Get The id of the ES document created by FSCrawler

When FSCrawler sends a document to ES, i need to associate the _id of the doc created by FSCrawler with an internal ID in our DB.

How to get the _id of the doc created by FSCrawler each time a new document is being indexed?

Is there a way for FSCrawler to call a method in my code after a document is being indexed? and send to that method informations (e.g. _id,...) that are related to the newly indexed document.

Is it possible to specify to FSCrawler the _id of the doc that it will create in ES.

Thanks

Welcome!

One of the thing you could do is to use the REST Service of FSCrawler.

Is it possible to specify to FSCrawler the _id of the doc that it will create in ES.

Then you can manually set the id of the document (see REST service — FSCrawler 2.10-SNAPSHOT documentation).
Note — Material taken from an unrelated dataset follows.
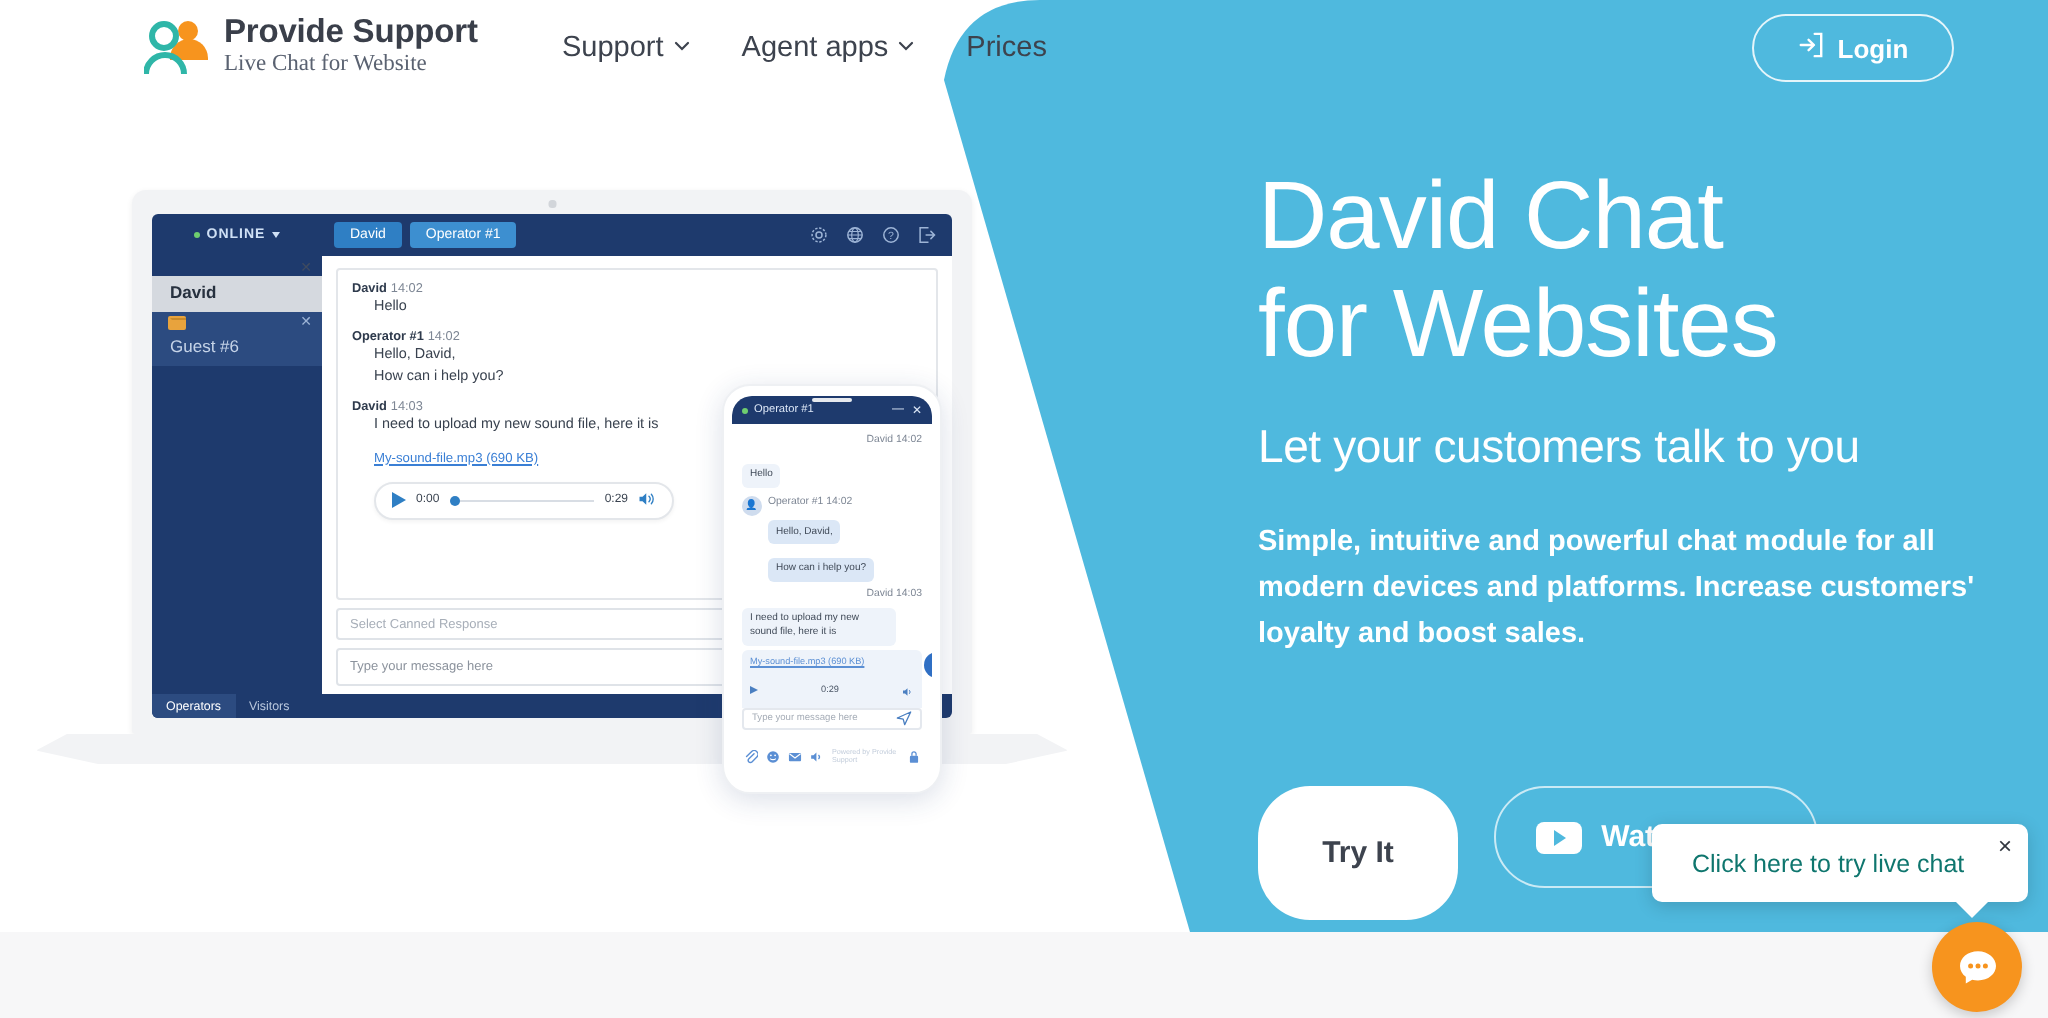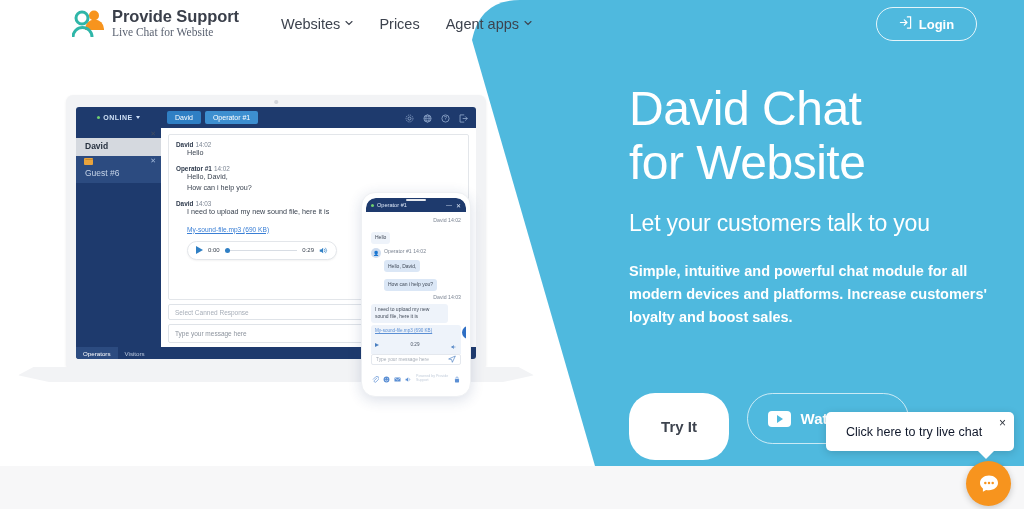"Websites" span { text: Websites -> Support }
How to get the _id of the doc created by FSCrawler each time a new document is being indexed?

Or read the response object sent by FSCrawler which looks like:

{
  "ok" : true,
  "filename" : "test.txt",
  "url" : "http://127.0.0.1:9200/fscrawler-rest-tests_doc/doc/dd18bf3a8ea2a3e53e2661c7fb53534"
}

Would that work for you?
But that means that you will have to do the "crawl" part by yourself as in that case, FSCrawler is "just" a gateway to elasticsearch.

This topic was automatically closed 28 days after the last reply. New replies are no longer allowed.